The Progressive


A project of Common Dreams

For Immediate Release

Alan Barber, (202) 293-5380 x115

Threat of Fiscal Disaster Not as Dire as Filmmakers Claim

'IOUSA' point-of-view misleading and one-sided


Amid the turmoil and confusion of the current financial crisis, the new film, IOUSA,
tells a story of America's addiction to debt that will force the nation
off a fiscal cliff. And while there is some cause for concern, a new
report by the Center for Economic and Policy Research (CEPR) points out
that many of the claims in the movie are misleading and out of context
and could lead the public to make ill-informed policy decisions.
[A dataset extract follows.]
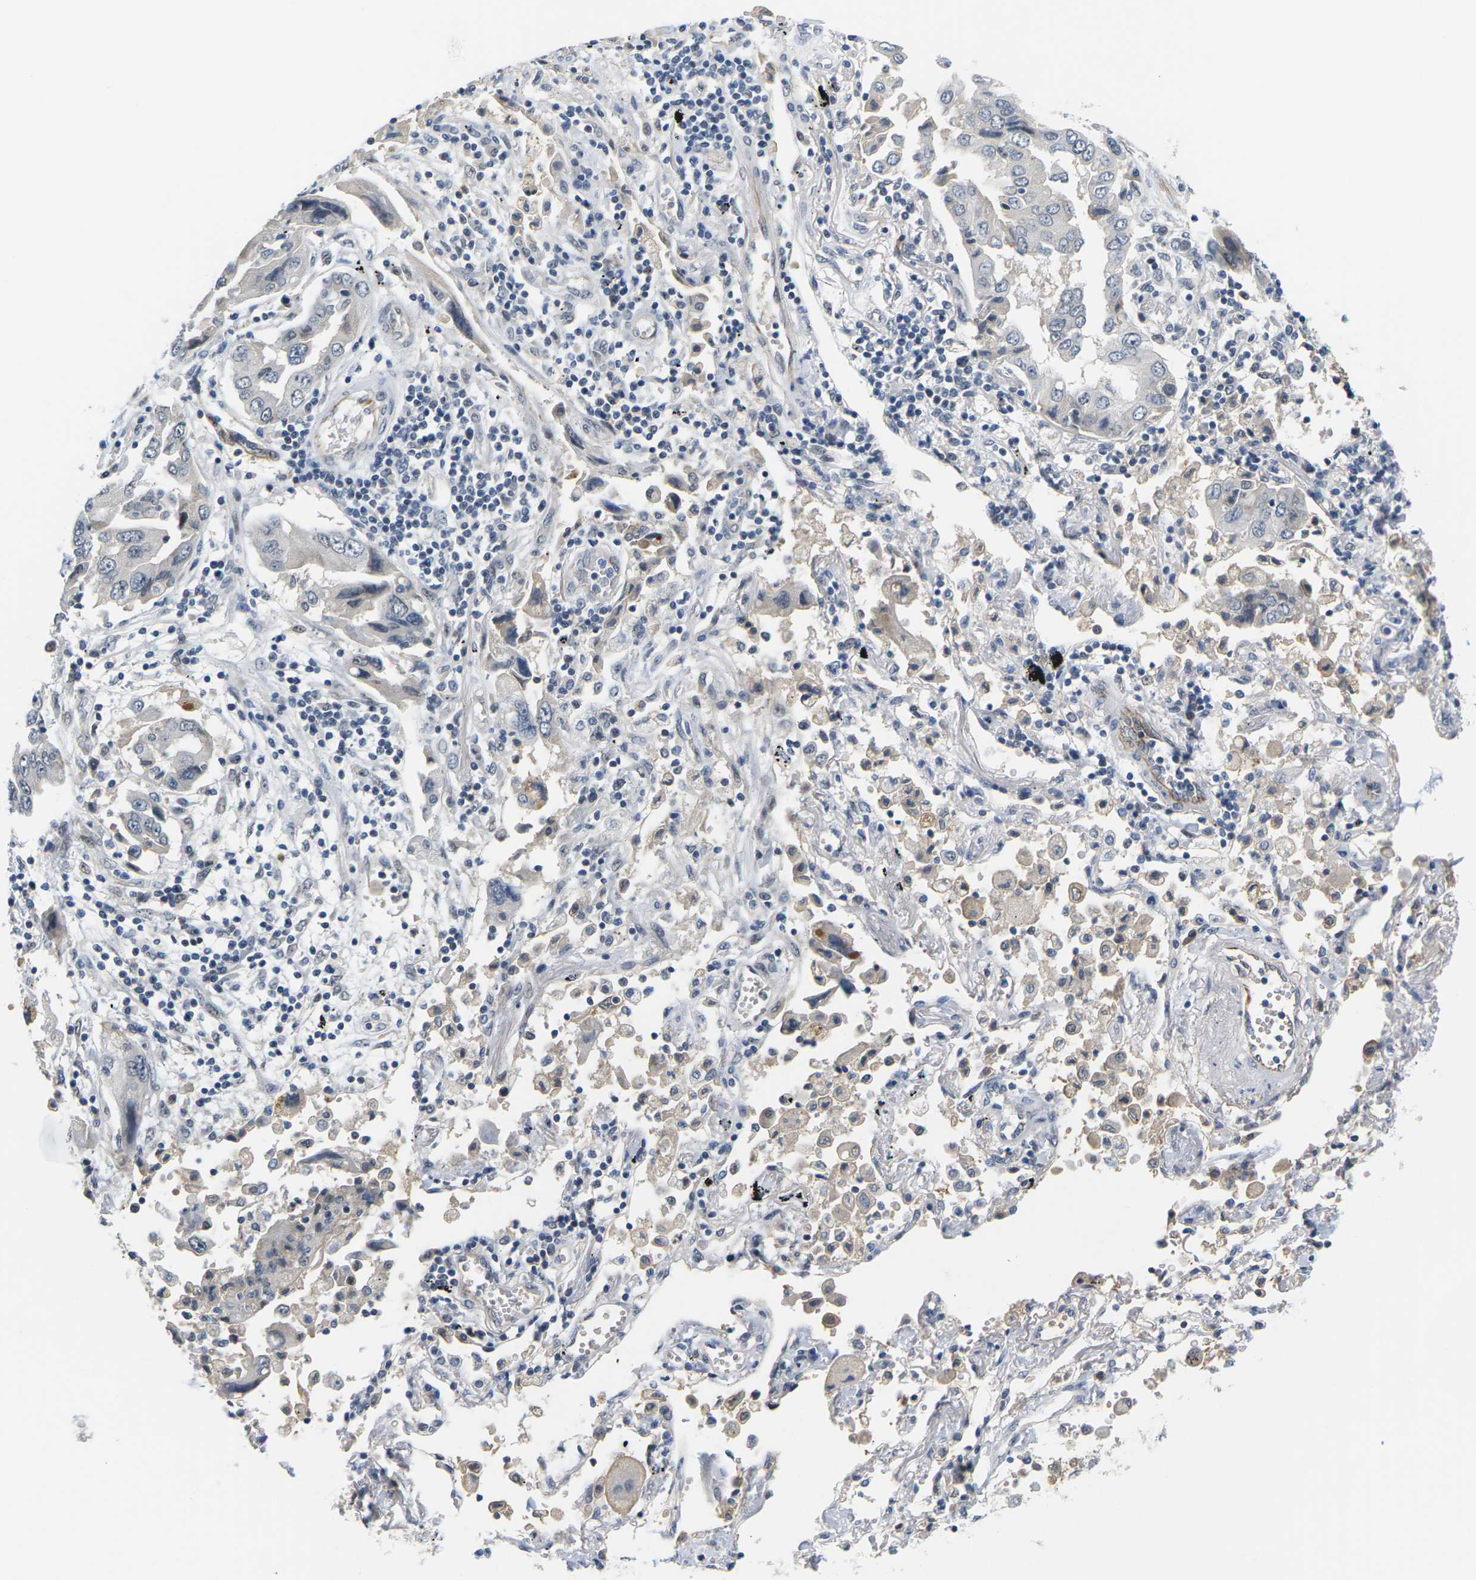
{"staining": {"intensity": "negative", "quantity": "none", "location": "none"}, "tissue": "lung cancer", "cell_type": "Tumor cells", "image_type": "cancer", "snomed": [{"axis": "morphology", "description": "Adenocarcinoma, NOS"}, {"axis": "topography", "description": "Lung"}], "caption": "Lung adenocarcinoma was stained to show a protein in brown. There is no significant positivity in tumor cells.", "gene": "PKP2", "patient": {"sex": "female", "age": 65}}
"While there are serious economic issues the nation needs to be concerned about, the views presented in IOUSA are misleading and one-sided." said Dean Baker,
an author of the report and Co-Director of CEPR. "The fact that
ballooning health care costs are at the heart of our budget problem,
not a Social Security program that will remain fully solvent through
2049 as implied in the movie, are just two examples of the
mis-statements found in the film."

The report, "IOUSA Not OK: An Analysis of the Deficit Disaster Story in the Film IOUSA,"
lists seven points crucial to looking at the topics discussed in IOUSA.
In keeping with CEPR's mission statement of helping to inform the
public on economic issues affecting their choices on policy issues, the
study features a minute-by-minute viewers guide of the film to
highlight potentially misleading assertions in the movie.
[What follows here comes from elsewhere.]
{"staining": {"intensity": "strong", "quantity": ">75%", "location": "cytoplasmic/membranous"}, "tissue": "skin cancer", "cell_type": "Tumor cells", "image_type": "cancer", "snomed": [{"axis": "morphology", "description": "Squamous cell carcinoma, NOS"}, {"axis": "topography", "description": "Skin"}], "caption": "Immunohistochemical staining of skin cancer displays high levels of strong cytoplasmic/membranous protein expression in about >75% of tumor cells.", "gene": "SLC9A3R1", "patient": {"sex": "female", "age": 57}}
The seven key facts in the CEPR study include:

  • The national debt is not a generational transfer
  • The budget deficit is not what causes the trade deficit
  • The economic reality is that a large trade deficit means that we
    must have a large budget deficit, extremely low private savings or some
    combination of the two
  • The stock and housing bubbles are the main cause of the nation's low savings rate
  • During times of economic weakness, deficit spending helps the economy grow
  • Rising health care costs are at the core of the federal budget deficit problem
  • Social Security will remain fully funded through 2049

"The American public has a right to know the whole story behind our
current economic conditions so that we're not railroaded into making
bad policy choices," Baker continued. "Unfortunately, IOUSA gives less
than a full accounting of the issues at play."

The study
also points out several of the people positively portrayed as fiscal
champions in the film who, in actuality, played a part in the nation's
current economic problems. Of the more prominently featured 'heroes' in
the film, Alan Greenspan let the asset bubbles in the stock and housing
markets grow unchecked and played an active role in the deregulation of
credit default swaps. As well, Peter Peterson, an investment banker
famous for the statement that he would give back his Social Security
check amassed a huge fortune in part via the "fund managers' tax break"
which allowed him to pay a substantially lower tax rate than teachers
and fire fighters.

The report
concludes with a viewer's guide pointing out the fallacies presented in
the film. Each inaccurate or misleading statement is followed by a full
explanation and correction.

The Center for Economic and Policy Research (CEPR) was established in 1999 to promote democratic debate on the most important economic and social issues that affect people's lives. In order for citizens to effectively exercise their voices in a democracy, they should be informed about the problems and choices that they face. CEPR is committed to presenting issues in an accurate and understandable manner, so that the public is better prepared to choose among the various policy options.